Guest column by Robin Hadlock Seeley, PhD, executive director of the Maine Rockweed Coalition:
Supporting the working waterfront means supporting fishery habitat. Rockweed, our local seaweed along low tide shorelines, is a vital commercial fishery habitat. At least 22 commercially fished species, including cod, pollock, herring and lobster, use rockweed as habitat. But rockweed is also the target of an industry under pressure to remove more and more rockweed to process into fertilizers.
Expanding and intensifying rockweed removal from our coast is a lose-lose proposition. Our coastal ecosystem, including fisheries, loses. Without a vital coastal ecosystem, the working waterfront is at risk. And landowners whose rockweed becomes a target of the rockweed industry lose their property, with absolutely nothing to show for it.
Rockweed’s pivotal role in our coastal ecosystem, sustaining our local fishing economy and working waterfront, has never been more clear. As well as serving as a foundation of our fisheries, rockweed is also a living buffer that protects our shoreline from storm waves; a major carbon absorber in Maine’s climate strategy; and wildlife habitat for declining shore birds. Rockweed does not grow back quickly after harvest but takes years to recover with a growth rate of 1–3 inches per year. A paper published last year claiming that rockweed grows back quickly after harvest has just been soundly rebutted by an experienced team of three marine biologists and a statistician in a paper about be published.
Nevertheless, the rockweed industry in Washington County is still trying to convince landowners that it is a good thing to give away their rockweed. A current job advertisement for a rockweed harvest manager states that one job responsibility is “increase acceptability of the rockweed harvest” in order to open up new areas for cutting.
All of us, but especially landowners with rockweed on their property, should think carefully about who loses and who wins in this operation. Cut rockweed’s annual value in Maine, at pennies per pound, has ranked below the annual value of most of Maine’ s fisheries statewide for years. Remarkably, even the total statewide harvest of rockweed is worth less than 1% of total fisheries value in Washington County.
The Maine judiciary has unequivocally found that intertidal rockweed is owned by the landowner and thus landowners can protect their own rockweed. Long-term Calais residents who were plaintiffs in Ross v. Acadian Seaplants in 2019 won a decision from the Maine Supreme Judicial Court establishing that rockweed may not be cut without landowners’ permission. In 2021 the rockweed industry tried to overturn the Ross decision by suing several landowners and me to get free access to landowners’ rockweed for commercial harvesting. A Maine superior court judge determined that the suit against four landowners and me was a SLAPP suit.
Thank goodness, too, that Maine’s legislature has recently defeated damaging bills that would have made it possible for rockweed harvesters to take landowner’s rockweed without their permission. This year, bill LD 2003 was the industry’s latest attempt to change Maine law so they can take rockweed from landowners without permission. LD 2003 sought to define rockweed cutting as “fishing” to open up the Maine coast to unlimited harvesting. Organizations and individuals from across Maine standing up against this bill include the Protect Maine’s Fishing Heritage Foundation, which sent two fishermen to testify against the bill in person, the Maine Association of Realtors, the Natural Resources Council of Maine, Friends of Casco Bay, Friends of Cobscook Bay and Maine Audubon.
Bailey Bowden, chair of the shellfish committee for the town of Penobscot, said that LD 2003 is “horrible legislation. People are going to come in and hack the heck out of the rockweed. Cutting rockweed is different than just taking clams from mudflats – it’s harvesting the very ecosystem itself.” Fortunately, LD 2003 died in the Joint Committee on Marine Resources last month.

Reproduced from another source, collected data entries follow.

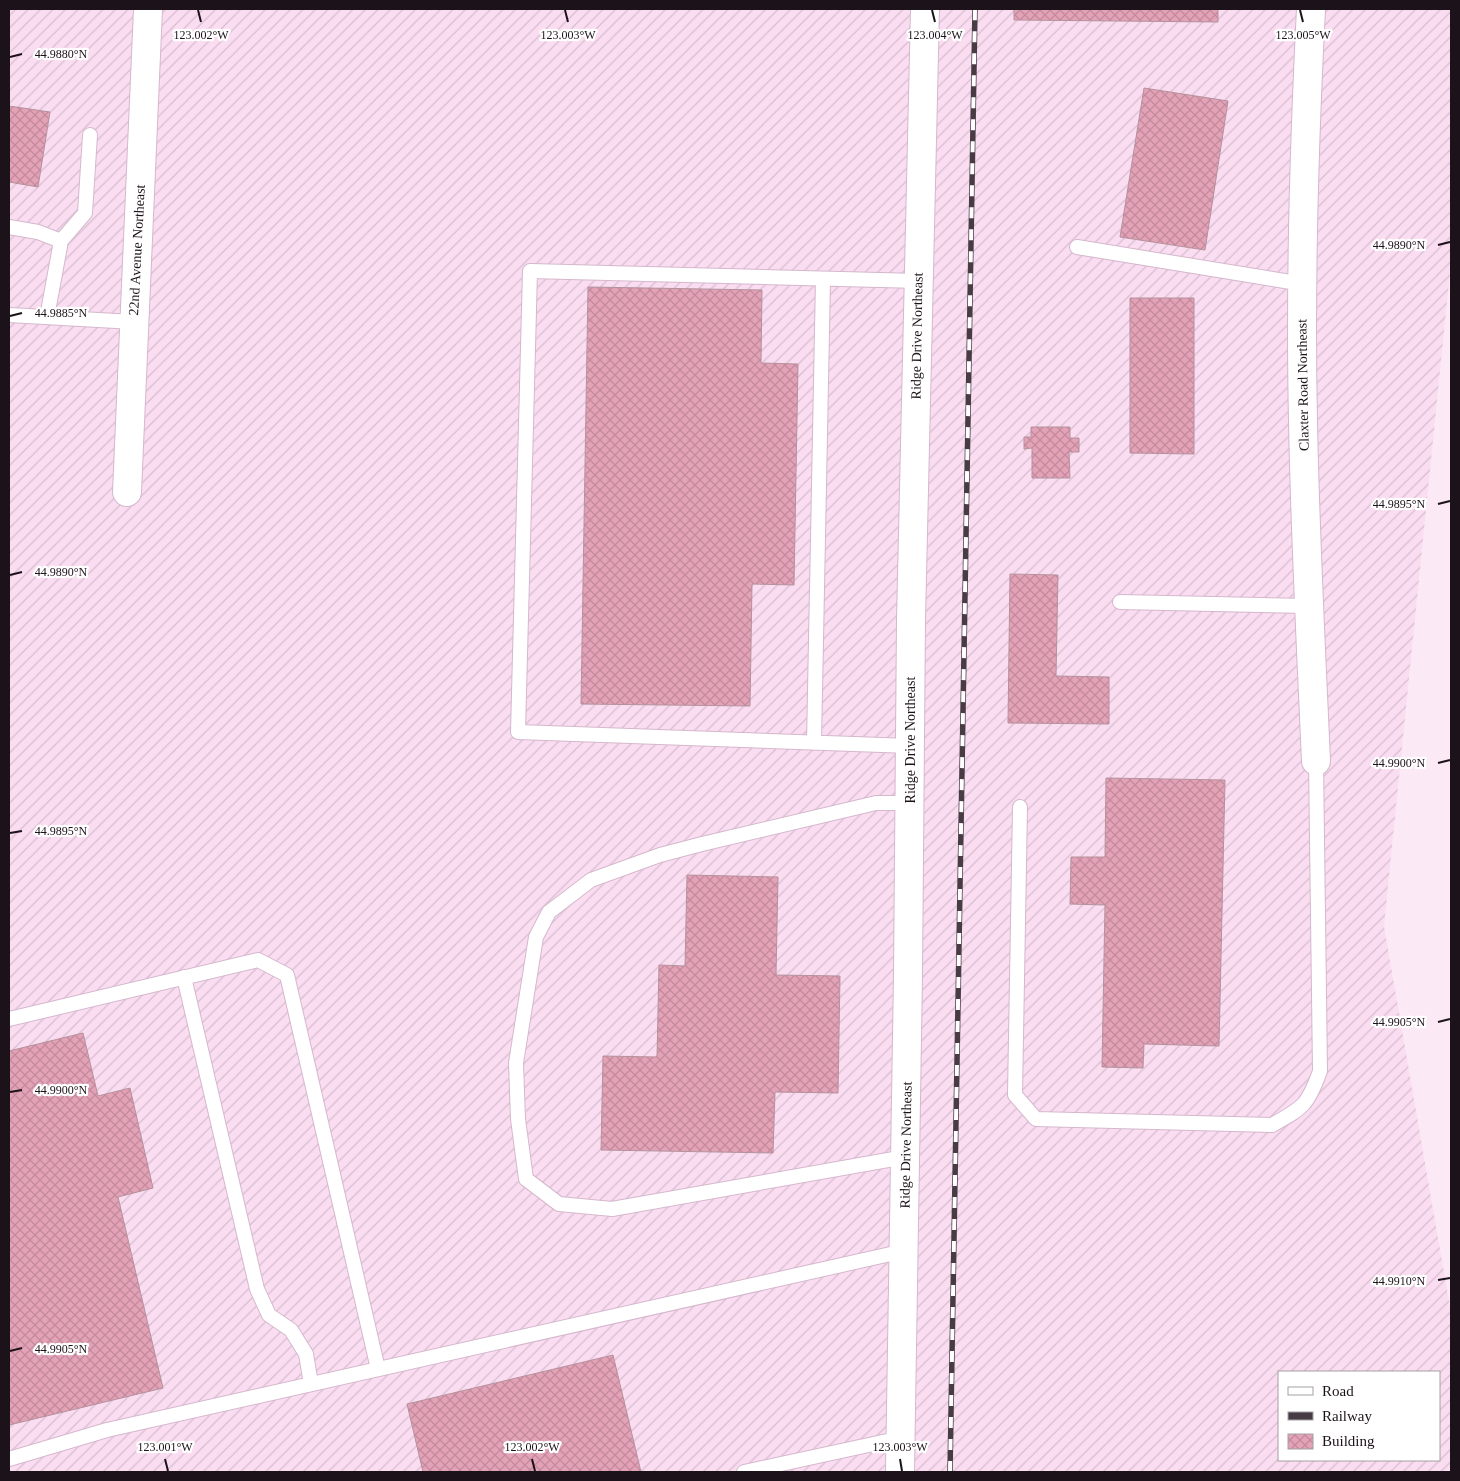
<svg xmlns="http://www.w3.org/2000/svg" width="1460" height="1481" viewBox="0 0 1460 1481" font-family="'Times New Roman',serif">
  <style>
    .industrial { fill: url(#industrial-furrows); fill-rule: evenodd }
    .building { fill: url(#building-cross-hatch); stroke: #b4929c }
    .lines { fill: none; stroke-linecap: round; stroke-linejoin: round }
    .lane-casing { stroke: #d5b8cd; stroke-width: 16 }
    .street-casing { stroke: #d5b8cd; stroke-width: 30 }
    .secondary-casing { stroke: #d5b8cd; stroke-width: 30 }
    .lane { stroke: #fff; stroke-width: 14 }
    .street { stroke: #fff; stroke-width: 28 }
    .secondary { stroke: #fff; stroke-width: 28 }
    .rail-casing { stroke: #483c44; stroke-width: 5.5 }
    .rail { stroke: #fff; stroke-width: 4; stroke-dasharray: 11; stroke-linecap: butt }
    .ticks { fill: none; stroke: #1c1219; stroke-width: 2 }
    .labels { text-anchor: middle; dominant-baseline: central; stroke-width: 4.5; stroke-linejoin: round; paint-order: stroke }
    .street-label { font-size: 14px; fill: #1c1219; stroke: #fff }
    .ticks-label { font-size: 12px; text-anchor: middle; fill: #1c1219; stroke: #fff; stroke-width: 4.5; stroke-linejoin: round; paint-order: stroke }
  </style>
  <defs>
    <pattern id="industrial-furrows" width="10" height="10" patternUnits="userSpaceOnUse" patternTransform="scale(1.25)"><rect width="10" height="10" fill="#fbddf2"/><path d="M-1 1l2-2M0 10L10 0M9 11l2-2" fill="none" stroke="#d7bdcf"/></pattern>
    <pattern id="building-cross-hatch" width="8" height="8" patternUnits="userSpaceOnUse" patternTransform="scale(1.25)"><rect width="8" height="8" fill="#e4a2b7"/><path d="M0 0l8 8M0 8l8-8" fill="none" stroke="#c38a9d"/></pattern>
  </defs>
  <rect width="100%" height="100%" fill="#fbe9f6"/>
  <path class="industrial" d="M9 9H1451V262L1384 926 1451 1313V1472H9ZM1279 1372H1439V1460H1279Z"/>
  <path class="building" d="M1014 9H1218V22L1014 20Z
    M1144 88 1228 101 1205 250 1120 237Z
    M9 106 50 112 38 187 9 182Z
    M588 287 762 290 761 363 798 364 794 585 752 584 750 706 581 704Z
    M1130 298H1194V454L1130 453Z
    M1031 427H1070V438H1079V452H1069L1070 478H1032V448L1024 449V437H1031Z
    M1010 574 1058 575 1056 676 1109 677V724L1008 723Z
    M1106 778 1225 780 1219 1046 1144 1044 1143 1068 1102 1067 1105 905 1070 904 1071 857H1105Z
    M687 875 778 877 776 975 840 976 838 1093 775 1092 773 1153 601 1150 603 1056 657 1057 659 965 685 966Z
    M83 1033 98 1096 130 1088 153 1188 118 1197 163 1388 9 1425V1051Z
    M613 1355 641 1472H423L407 1404Z"/>
  <g class="lines">
    <g class="lane-casing">
      <path id="lane" d="M9 227 38 232 61 241
        M1077 247 1303 284
        M9 315 134 322
        M47 317 61 241 85 213 90 135
        M1120 602 1309 606
        M814 743 823 279
        M910 746 518 732 530 271 919 281
        M1020 807 1015 1095 1036 1119 1272 1125C1303 1108 1308 1105 1320 1071L1316 761
        M184 977 257 1289 269 1315 291 1330 306 1354 311 1384
        M9 1019 258 960 287 975 378 1369
        M905 1157 612 1209 559 1204 526 1179 518 1119 516 1063 536 937 549 912 591 880 660 855 702 844 876 803H910
        M9 1459 107 1430 904 1251
        M744 1472 901 1438"/>
    </g>
    <g class="street-casing">
      <path id="street" d="M1311 9C1304 146 1300 283 1303 421 1305 534 1311 647 1316 761
        M127 492 148 9"/>
    </g>
    <g class="secondary-casing">
      <path id="secondary" d="M900 1472 908 975 911 620 925 9"/>
    </g>
    <use href="#lane" class="lane"/>
    <use href="#street" class="street"/>
    <use href="#secondary" class="secondary"/>
    <g class="rail-casing">
      <path id="rail" d="M950 1472 975 9"/>
    </g>
    <use href="#rail" class="rail"/>
  </g>
  <path class="ticks" d="M198 10 201 22M565 10 568 22M932 10 935 22M1300 10 1303 22M10 57 22 54M1438 245 1450 242M10 316 22 313M1438 504 1450 501M10 575 22 572M1438 763 1450 760M10 833 22 831M1438 1022 1450 1019M10 1092 22 1090M1438 1280 1450 1278M10 1351 22 1348M165 1459 168 1471M532 1459 535 1471M900 1459 902 1471"/>
  <g class="labels">
    <g class="street-label">
      <text transform="translate(137 250) rotate(-87)">22nd Avenue Northeast</text>
      <text transform="translate(917 336) rotate(-89)">Ridge Drive Northeast</text>
      <text transform="translate(1303 385) rotate(-91)">Claxter Road Northeast</text>
      <text transform="translate(910 740) rotate(-90)">Ridge Drive Northeast</text>
      <text transform="translate(906 1145) rotate(-89)">Ridge Drive Northeast</text>
    </g>
  </g>
  <g class="ticks-label">
    <text x="201" y="39">123.002°W</text>
    <text x="568" y="39">123.003°W</text>
    <text x="935" y="39">123.004°W</text>
    <text x="1303" y="39">123.005°W</text>
    <text x="61" y="58">44.9880°N</text>
    <text x="1399" y="249">44.9890°N</text>
    <text x="61" y="317">44.9885°N</text>
    <text x="1399" y="508">44.9895°N</text>
    <text x="61" y="576">44.9890°N</text>
    <text x="1399" y="767">44.9900°N</text>
    <text x="61" y="835">44.9895°N</text>
    <text x="1399" y="1026">44.9905°N</text>
    <text x="61" y="1094">44.9900°N</text>
    <text x="1399" y="1285">44.9910°N</text>
    <text x="61" y="1353">44.9905°N</text>
    <text x="165" y="1451">123.001°W</text>
    <text x="532" y="1451">123.002°W</text>
    <text x="900" y="1451">123.003°W</text>
  </g>
  <rect width="1460" height="1481" fill="none" stroke="#1c1219" stroke-width="20"/>
  <rect x="1278" y="1371" width="162" height="90" fill="#ffffff" stroke="#a4a0a3"/>
  <rect x="1288" y="1387" width="25" height="8" fill="#ffffff" stroke="#a4a0a3"/>
  <text x="1322" y="1396" font-size="15" fill="#1c1219">Road</text>
  <rect x="1288" y="1412" width="25" height="8" fill="#483c44" stroke="#a4a0a3"/>
  <text x="1322" y="1421" font-size="15" fill="#1c1219">Railway</text>
  <rect x="1288" y="1434" width="25" height="15" fill="url(#building-cross-hatch)" stroke="#a4a0a3"/>
  <text x="1322" y="1446" font-size="15" fill="#1c1219">Building</text>
</svg>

We have a choice to make. How can rockweed best benefit the Washington County economy? As habitat and food for our fish, lobsters and scallops? Or as seaweed biomass worth pennies per pound, to be cut and processed into fertilizer?
The commercial fisheries that depend on rockweed have a far greater value for Washington County than harvested cut rockweed does. Landowners saying “no” to more rockweed harvesting will protect our vital working waterfront. Supporting our fisheries and working waterfront requires us to protect the rockweed that those fisheries depend on.
Robin Hadlock Seeley, Ph.D., is a resident of Pembroke, an ESA certified ecologist, a 2022 Natural Resources Council of Maine Conservation Leadership awardee and executive director of the Maine Rock- weed Coalition.